Problem requirements
Return the full set of entries below exactly, leaving every image out.

Saved data entries:
*** Begin section ***

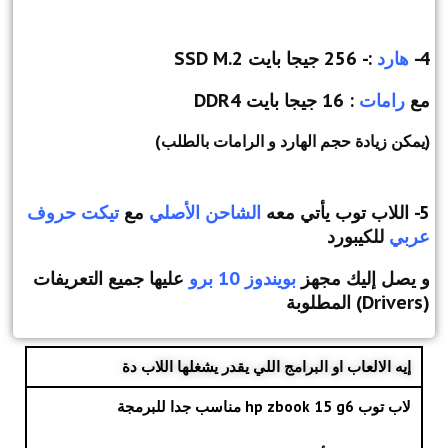
4-
هارد
:- 256 جيجا بايت SSD M.2
مع
رامات
: 16 جيجا بايت DDR4
(يمكن زيادة حجم الهارد و الرامات بالطلب)
5- اللاب توب يأتي معه
الشاحن الأصلي
مع
تيكت حروف
عربي
للكيبورد
و يصل إليك مجهز
بويندوز 10 برو
عليها جميع التعريفات
(Drivers) المطلوبة
إيه الالعاب او البرامج اللي يقدر يشغلها اللاب دة
لاب توب hp zbook 15 g6 مناسب جدا للبرمجة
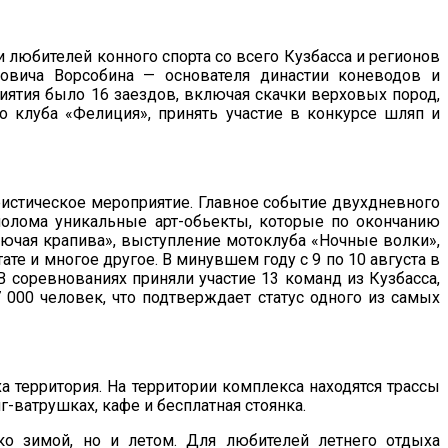
 любителей конного спорта со всего Кузбасса и регионов
новича Ворсобина — основателя династии коневодов и
иятия было 16 заездов, включая скачки верховых пород,
о клуба «Фелиция», принять участие в конкурсе шляп и
уристическое мероприятие. Главное событие двухдневного
лолома уникальные арт-обьекты, которые по окончанию
лючая крапива», выступление мотоклуба «Ночные волки»,
те и многое другое. В минувшем году с 9 по 10 августа в
 соревнованиях приняли участие 13 команд из Кузбасса,
 000 человек, что подтверждает статус одного из самых
а территория. На территории комплекса находятся трассы
г-ватрушках, кафе и бесплатная стоянка.
ко зимой, но и летом. Для любителей летнего отдыха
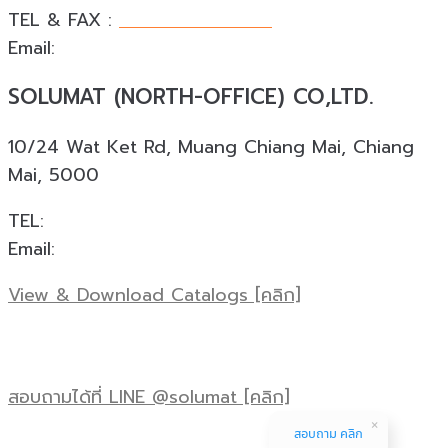
TEL & FAX :
+66 076 540 533
Email:
phuket@solumat.co.th
SOLUMAT (NORTH-OFFICE) CO,LTD.
10/24 Wat Ket Rd, Muang Chiang Mai, Chiang
Mai, 5000
TEL:
+66 088 924 0945
Email:
cnx@solumat.co.th
View & Download Catalogs [คลิก]
สอบถามได้ที่ LINE @solumat [คลิก]
สอบถาม คลิก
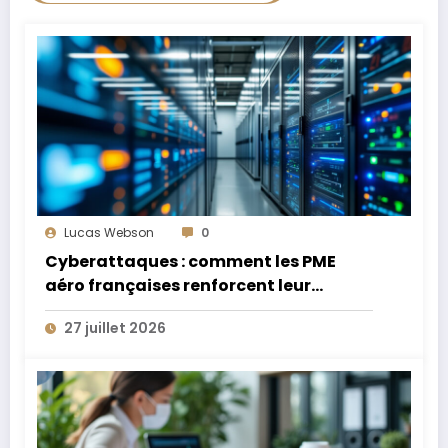
Lucas Webson
0
Cyberattaques : comment les PME
aéro françaises renforcent leur
défense
27 juillet 2026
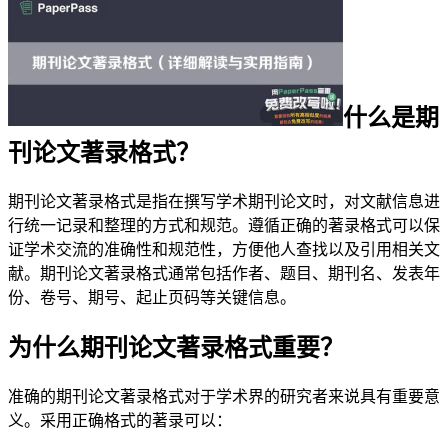
什么是期
刊论文著录格式？
期刊论文著录格式是指在撰写学术期刊论文时，对文献信息进
行统一记录和整理的方式和规范。遵循正确的著录格式可以保
证学术交流的准确性和规范性，方便他人查找以及引用相关文
献。期刊论文著录格式通常包括作者、题目、期刊名、发表年
份、卷号、期号、起止页码等关键信息。
为什么期刊论文著录格式重要？
准确的期刊论文著录格式对于学术界的研究者来说具有重要意
义。采用正确格式的著录可以：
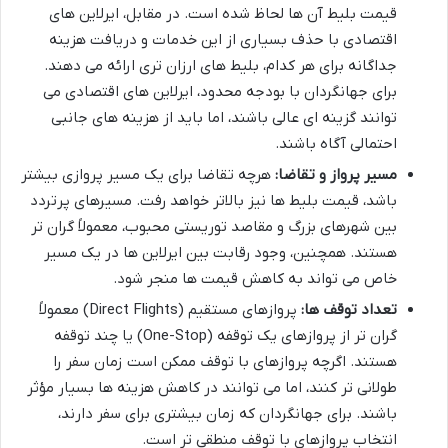
قیمت بلیط آن ها لحاظ شده است. در مقابل، ایرلاین های
اقتصادی با حذف بسیاری از این خدمات و دریافت هزینه
جداگانه برای هر کدام، بلیط های ارزان تری ارائه می دهند.
برای جهانگردان با بودجه محدود، ایرلاین های اقتصادی می
توانند گزینه ای عالی باشند، اما باید از هزینه های جانبی
احتمالی آگاه باشند.
مسیر پرواز و تقاضا:
هرچه تقاضا برای یک مسیر پروازی بیشتر
باشد، قیمت بلیط ها نیز بالاتر خواهد رفت. مسیرهای پرتردد
بین شهرهای بزرگ و مقاصد توریستی محبوب، معمولاً گران تر
هستند. همچنین، وجود رقابت بین ایرلاین ها در یک مسیر
خاص می تواند به کاهش قیمت ها منجر شود.
تعداد توقف ها:
پروازهای مستقیم (Direct Flights) معمولاً
گران تر از پروازهای یک توقفه (One-Stop) یا چند توقفه
هستند. اگرچه پروازهای با توقف ممکن است زمان سفر را
طولانی تر کنند، اما می توانند در کاهش هزینه ها بسیار مؤثر
باشند. برای جهانگردان که زمان بیشتری برای سفر دارند،
انتخاب پروازهای با توقف منطقی تر است.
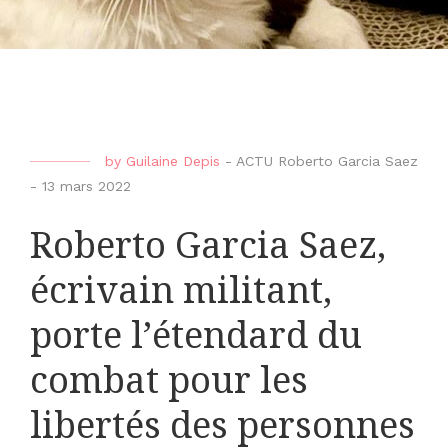
by
Guilaine Depis
-
ACTU Roberto Garcia Saez
-
13 mars 2022
Roberto Garcia Saez,
écrivain militant,
porte l’étendard du
combat pour les
libertés des personnes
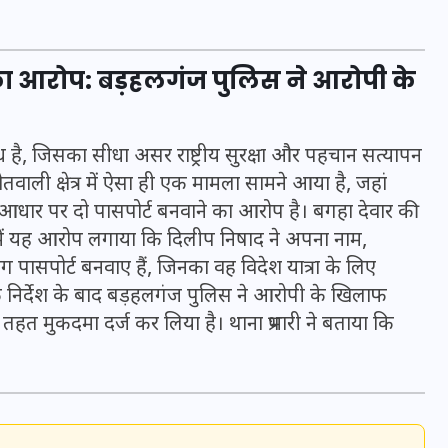
20 जनवरी 2026
ने का आरोप: बड़हलगंज पुलिस ने आरोपी के
है, जिसका सीधा असर राष्ट्रीय सुरक्षा और पहचान सत्यापन
तवाली क्षेत्र में ऐसा ही एक मामला सामने आया है, जहां
 आधार पर दो पासपोर्ट बनवाने का आरोप है। बगहा देवार की
र में यह आरोप लगाया कि दिलीप निषाद ने अपना नाम,
ासपोर्ट बनवाए हैं, जिनका वह विदेश यात्रा के लिए
े निर्देश के बाद बड़हलगंज पुलिस ने आरोपी के खिलाफ
त मुकदमा दर्ज कर लिया है। थाना प्रभारी ने बताया कि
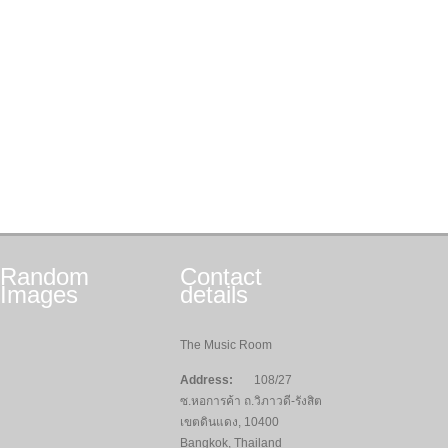
Random
Contact
Images
details
The Music Room
Address:
108/27
ซ.หอการค้า ถ.วิภาวดี-รังสิต
เขตดินแดง, 10400
Bangkok, Thailand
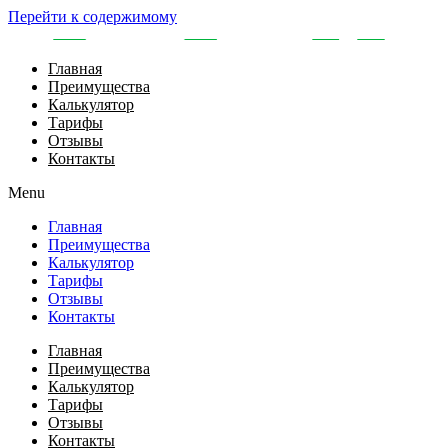
Перейти к содержимому
Главная
Преимущества
Калькулятор
Тарифы
Отзывы
Контакты
Menu
Главная
Преимущества
Калькулятор
Тарифы
Отзывы
Контакты
Главная
Преимущества
Калькулятор
Тарифы
Отзывы
Контакты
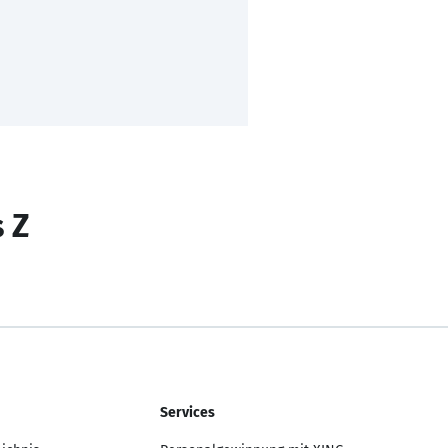
s Z
Services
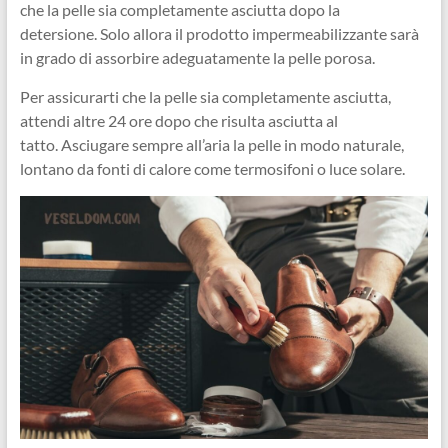
che la pelle sia completamente asciutta dopo la
detersione. Solo allora il prodotto impermeabilizzante sarà
in grado di assorbire adeguatamente la pelle porosa.
Per assicurarti che la pelle sia completamente asciutta,
attendi altre 24 ore dopo che risulta asciutta al
tatto. Asciugare sempre all’aria la pelle in modo naturale,
lontano da fonti di calore come termosifoni o luce solare.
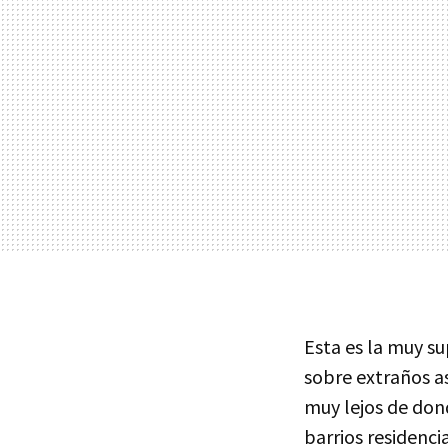
Esta es la muy su
sobre extraños as
muy lejos de dond
barrios residenci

*** End section ***

Response box
4-
هارد
:- 256 جيجا بايت SSD M.2
مع
رامات
: 16 جيجا بايت DDR4
(يمكن زيادة حجم الهارد و الرامات بالطلب)
5- اللاب توب يأتي معه
الشاحن الأصلي
مع
تيكت حروف
عربي
للكيبورد
و يصل إليك مجهز
بويندوز 10 برو
عليها جميع التعريفات
(Drivers) المطلوبة
إيه الالعاب او البرامج اللي يقدر يشغلها اللاب دة
لاب توب hp zbook 15 g6 مناسب جدا للبرمجة
 любителей конного спорта со всего Кузбасса и регионов
новича Ворсобина — основателя династии коневодов и
иятия было 16 заездов, включая скачки верховых пород,
о клуба «Фелиция», принять участие в конкурсе шляп и
уристическое мероприятие. Главное событие двухдневного
лолома уникальные арт-обьекты, которые по окончанию
лючая крапива», выступление мотоклуба «Ночные волки»,
те и многое другое. В минувшем году с 9 по 10 августа в
 соревнованиях приняли участие 13 команд из Кузбасса,
 000 человек, что подтверждает статус одного из самых
а территория. На территории комплекса находятся трассы
г-ватрушках, кафе и бесплатная стоянка.
ко зимой, но и летом. Для любителей летнего отдыха
TEL & FAX :
+66 076 540 533
Email:
phuket@solumat.co.th
SOLUMAT (NORTH-OFFICE) CO,LTD.
10/24 Wat Ket Rd, Muang Chiang Mai, Chiang
Mai, 5000
TEL:
+66 088 924 0945
Email:
cnx@solumat.co.th
View & Download Catalogs [คลิก]
สอบถามได้ที่ LINE @solumat [คลิก]
สอบถาม คลิก
Lucas Webson
0
Cyberattaques : comment les PME
aéro françaises renforcent leur
défense
27 juillet 2026
什么是期
刊论文著录格式？
期刊论文著录格式是指在撰写学术期刊论文时，对文献信息进
行统一记录和整理的方式和规范。遵循正确的著录格式可以保
证学术交流的准确性和规范性，方便他人查找以及引用相关文
献。期刊论文著录格式通常包括作者、题目、期刊名、发表年
份、卷号、期号、起止页码等关键信息。
为什么期刊论文著录格式重要？
准确的期刊论文著录格式对于学术界的研究者来说具有重要意
义。采用正确格式的著录可以：
قیمت بلیط آن ها لحاظ شده است. در مقابل، ایرلاین های
اقتصادی با حذف بسیاری از این خدمات و دریافت هزینه
جداگانه برای هر کدام، بلیط های ارزان تری ارائه می دهند.
برای جهانگردان با بودجه محدود، ایرلاین های اقتصادی می
توانند گزینه ای عالی باشند، اما باید از هزینه های جانبی
احتمالی آگاه باشند.
مسیر پرواز و تقاضا:
هرچه تقاضا برای یک مسیر پروازی بیشتر
باشد، قیمت بلیط ها نیز بالاتر خواهد رفت. مسیرهای پرتردد
بین شهرهای بزرگ و مقاصد توریستی محبوب، معمولاً گران تر
هستند. همچنین، وجود رقابت بین ایرلاین ها در یک مسیر
خاص می تواند به کاهش قیمت ها منجر شود.
تعداد توقف ها:
پروازهای مستقیم (Direct Flights) معمولاً
گران تر از پروازهای یک توقفه (One-Stop) یا چند توقفه
هستند. اگرچه پروازهای با توقف ممکن است زمان سفر را
طولانی تر کنند، اما می توانند در کاهش هزینه ها بسیار مؤثر
باشند. برای جهانگردان که زمان بیشتری برای سفر دارند،
انتخاب پروازهای با توقف منطقی تر است.
by
Guilaine Depis
-
ACTU Roberto Garcia Saez
-
13 mars 2022
Roberto Garcia Saez,
écrivain militant,
porte l’étendard du
combat pour les
libertés des personnes
20 जनवरी 2026
ने का आरोप: बड़हलगंज पुलिस ने आरोपी के
है, जिसका सीधा असर राष्ट्रीय सुरक्षा और पहचान सत्यापन
तवाली क्षेत्र में ऐसा ही एक मामला सामने आया है, जहां
 आधार पर दो पासपोर्ट बनवाने का आरोप है। बगहा देवार की
र में यह आरोप लगाया कि दिलीप निषाद ने अपना नाम,
ासपोर्ट बनवाए हैं, जिनका वह विदेश यात्रा के लिए
े निर्देश के बाद बड़हलगंज पुलिस ने आरोपी के खिलाफ
त मुकदमा दर्ज कर लिया है। थाना प्रभारी ने बताया कि
Random
Contact
Images
details
The Music Room
Address:
108/27
ซ.หอการค้า ถ.วิภาวดี-รังสิต
เขตดินแดง, 10400
Bangkok, Thailand
Перейти к содержимому
Главная
Преимущества
Калькулятор
Тарифы
Отзывы
Контакты
Menu
Главная
Преимущества
Калькулятор
Тарифы
Отзывы
Контакты
Главная
Преимущества
Калькулятор
Тарифы
Отзывы
Контакты
s Z
Services
che la pelle sia completamente asciutta dopo la
detersione. Solo allora il prodotto impermeabilizzante sarà
in grado di assorbire adeguatamente la pelle porosa.
Per assicurarti che la pelle sia completamente asciutta,
attendi altre 24 ore dopo che risulta asciutta al
tatto. Asciugare sempre all’aria la pelle in modo naturale,
lontano da fonti di calore come termosifoni o luce solare.
Esta es la muy su
sobre extraños as
muy lejos de dond
barrios residenci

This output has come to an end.